Rooted in Classical Roman and biblical Hebraic culture and containing both religious and secular elements, just war first coalesced as a coherent body of thought and practice during the Middle Ages as a by-product of canon law and theology, the ideas of jus naturale (Latin: “natural law”) and jus gentium (Latin: “law of nations”) from Roman law, established practices of statecraft, and the chivalric code. The canonists drew together existing Christian traditions on the justification of war and on noncombatant immunity, ideas later developed by various Christian theologians; and the chivalric code contributed further to the idea of noncombatant immunity and also added restraints on the means of war. Rationales for war based on Christian ethics can be found in the writings of theologians, such as St. Augustine (354–430) and St. Thomas Aquinas (1224/25–1274), whose Summa Theologiae (1265/66–1273) outlined the justifications for war and discussed the acts it is permissible to commit in wartime. Secular theorists include the Roman jurist and philosopher Marcus Tullius Cicero (106–43 bc), who argued that legitimate wars must be openly declared, have a just cause, and be conducted justly. The Dutch jurist Hugo Grotius (1583–1645) maintained in De Jure Belli ac Pacis (1625; On the Law of War and Peace) that war is justifiable only if a country faces imminent danger and the use of force is both necessary and proportionate to the threat.

Most scholars agree that, to be considered just, a war must meet several jus ad bellum requirements. The four most important conditions are: (1) the war must be declared openly by a proper sovereign authority (e.g., the governing authority of the political community in question); (2) the war must have a just cause (e.g., defense of the common good or a response to grave injustice); (3) the warring state must have just intentions (i.e., it must wage the war for justice rather than for self-interest); and (4) the aim of the war must be the establishment of a just peace. Since the end of World War II it has become customary to add three other conditions: (1) there must be a reasonable chance of success; (2) force must be used as a last resort; and (3) the expected benefits of war must outweigh its anticipated costs.
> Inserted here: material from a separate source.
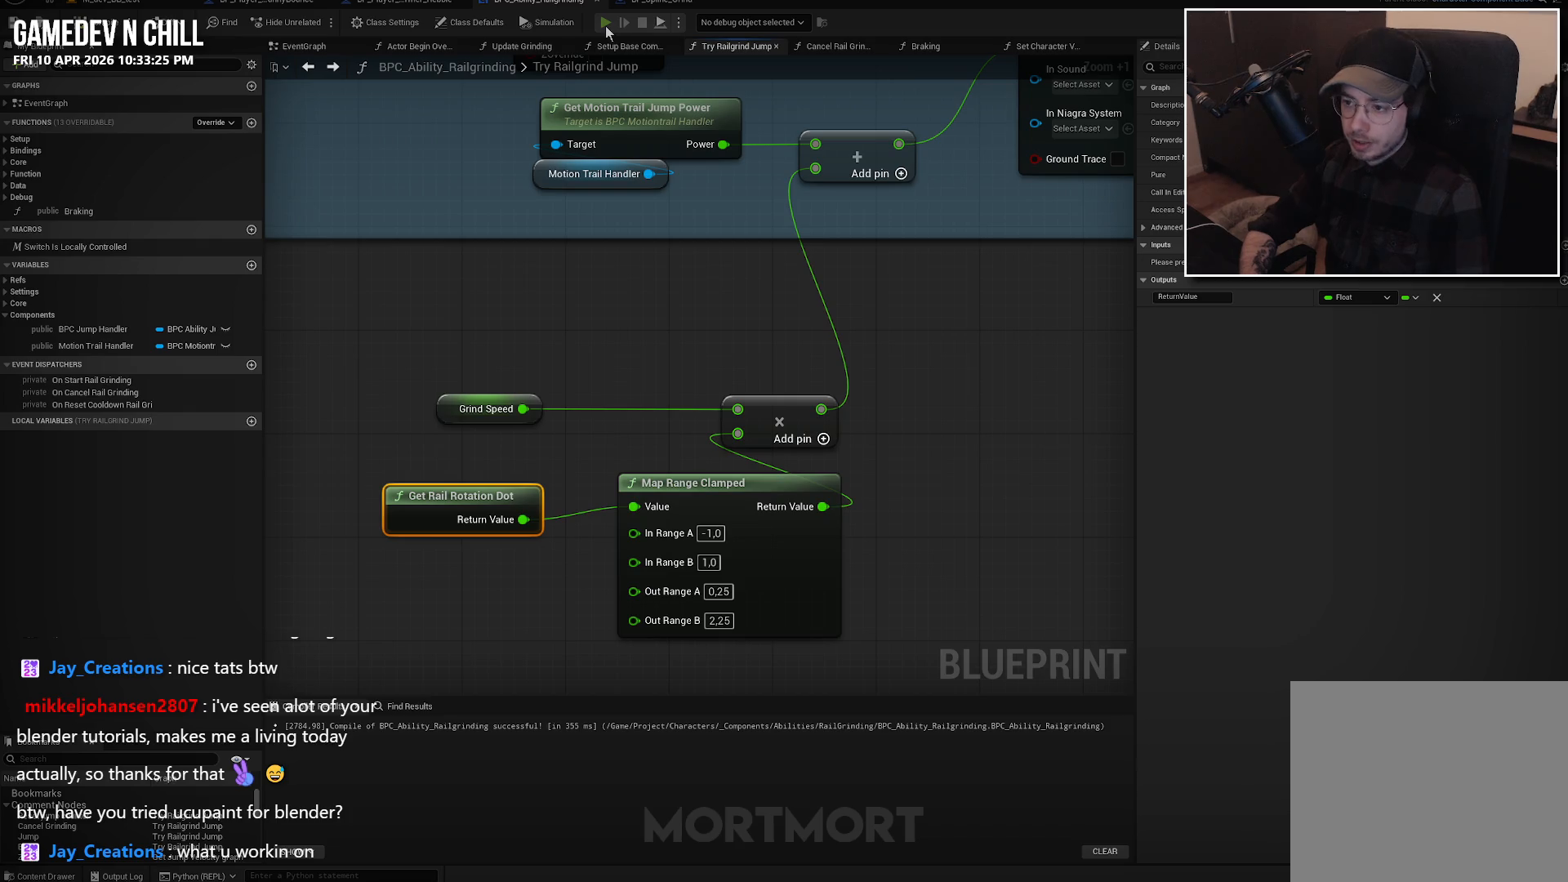
{"buttons": [], "left_stick": "center", "right_stick": "center", "events": []}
Since the Peace of Westphalia (1648), which ended the Thirty Years’ War, there has been a concerted effort in international law to develop binding laws of war and military codes of conduct. Since the 1860s these have increasingly taken the form of written rules governing the conduct of war, including rules of engagement for national military forces, the Geneva Conventions (1864–1949) and their protocols (1977), and various treaties, agreements, and declarations limiting the means allowable in war. Contemporary moral debate often has centred on jus in bello issues—especially the question of whether the use of nuclear weapons is ever just. The Hague Convention (1899 and 1907) and the Geneva Conventions attempted to regulate conflict and the treatment of prisoners of war and civilians by imposing international standards. Three principles established by the conventions generally govern conduct during war: (1) targets should include only combatants and legitimate military and industrial complexes; (2) combatants should not use unjust methods or weapons (e.g., torture and genocide); and (3) the force used should be proportionate to the end sought.
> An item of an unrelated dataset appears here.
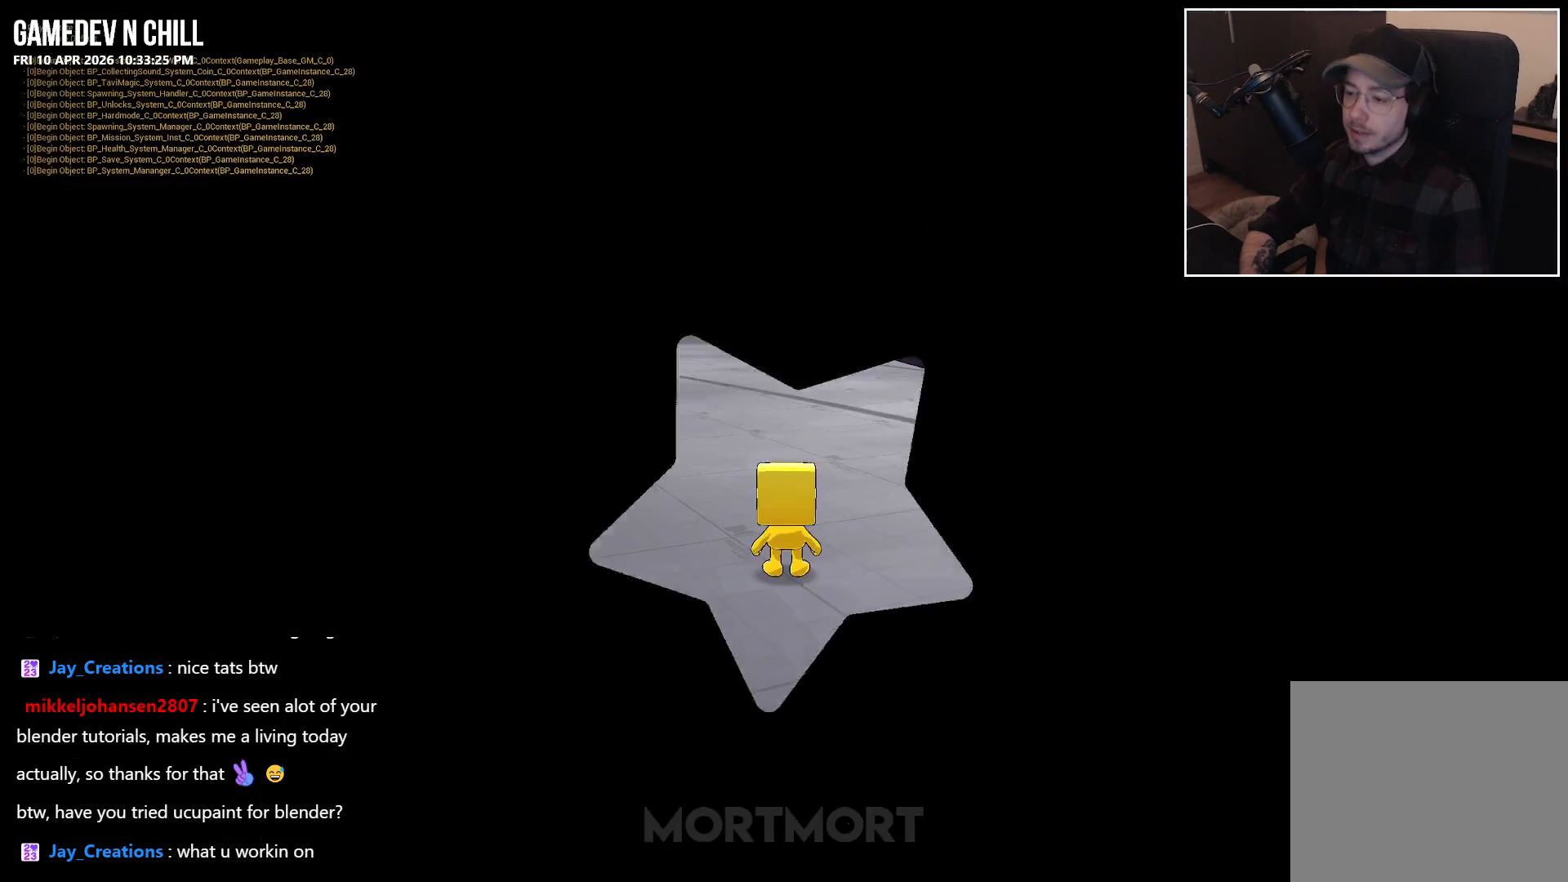
{"buttons": [], "left_stick": "up-right", "right_stick": "center", "events": [[267, "left_stick", "up-right"]]}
Since the end of the Cold War, several international military interventions were undertaken to put an end to perceived human rights abuses (e.g., in Somalia and in Yugoslavia in the 1990s). As a result of the increased attention paid to human rights abuses and the significant growth in international human rights law, the traditional notion that a head of state enjoys sovereign immunity for human rights abuses committed by the armed forces of his country has been challenged. Correspondingly, since the 1990s many just-war theorists have argued that the need to end and punish such abuses constitutes a just cause for the use of military force and that the intention to do so well expresses the just-war aim of responding to serious injustice and reestablishing peace. As yet, however, there is no consensus among just-war theorists on these matters, and their implications for international law remain to be seen.